The talk of likeness here comes from the first chapter of the Book of Ezekiel, but of course we can think of Genesis 1:26-28 where God makes human beings in his image and likeness. We  -- all of us – live in and as the image and likeness of God, but also in the image and likeness of what we might become. To talk this way, though, is itself an act of faith. As Rev. Ames explains in the letter that he writes to Lila,

My faith tells me that God shared poverty, suffering, and death with human beings, which can only mean that such things are full of dignity and meaning, even though to believe this makes a great demand on one’s faith, and to act as if this were true in any way we understand is to be ridiculous. It is ridiculous also to act as if it were not absolutely and essentially true all the same. Even though we are to do everything we can to put an end to poverty and suffering.
I have struggled with this my whole life.
I still have not answered your question, I know, but thank you for asking it. I may be learning something from the attempt.  (77)

Until Lila met John Ames and became a part of his community that was united by faith, her suffering and her poverty and her loneliness were undignified and meaningless. Rev Ames can’t explain to her why terrible things happen. He can only share with her his faith that can help make sense of those terrible things. Baptism won’t make her “clean and acceptable,” but in the eyes of John Ames and his God, she is a “newborn babe” “washed in the waters of regeneration.”

Baptism doesn’t answer Lila’s questions. It might, though, give her a language to discuss them. It might allow her to see her own face and look into her own soul.

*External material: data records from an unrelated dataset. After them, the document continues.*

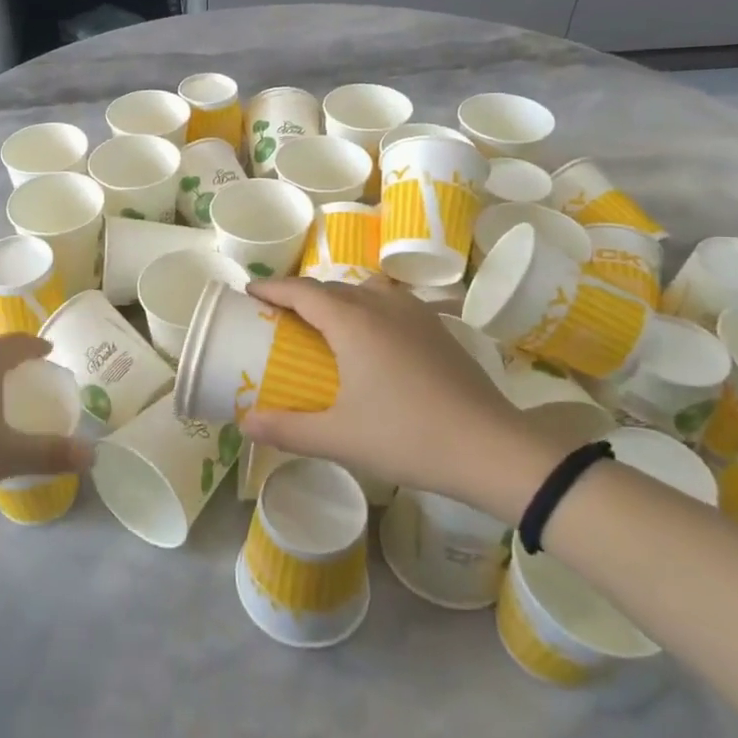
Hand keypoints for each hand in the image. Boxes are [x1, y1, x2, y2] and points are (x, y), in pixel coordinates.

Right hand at [241, 276, 563, 521]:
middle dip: (300, 295)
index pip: (302, 292)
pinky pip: (391, 303)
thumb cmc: (407, 437)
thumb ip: (288, 430)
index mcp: (353, 322)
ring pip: (365, 290)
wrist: (491, 449)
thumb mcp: (339, 438)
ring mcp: (416, 314)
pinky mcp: (438, 329)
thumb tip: (245, 425)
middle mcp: (382, 306)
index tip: (249, 291)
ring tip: (324, 324)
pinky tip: (372, 339)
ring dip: (337, 299)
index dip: (272, 288)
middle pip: (331, 287)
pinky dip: (368, 308)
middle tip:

If you think about a human face, it can be something you don’t want to look at, because it pretty well shows where you’ve been and what you expect. And anybody at all can see it, but you can’t. It just floats right there in front of you. It might as well be your soul, for all you can do to protect it. What isn’t strange, when you think about it. (82)

Thought leads to strangeness which leads to wonder which leads to reverence. Or so Lila’s reminded me.

Scott D. Moringiello is an an assistant professor in the Department of Catholic Studies at DePaul University, where he teaches courses in Catholic theology and religion and literature. He blogs at dotCommonweal.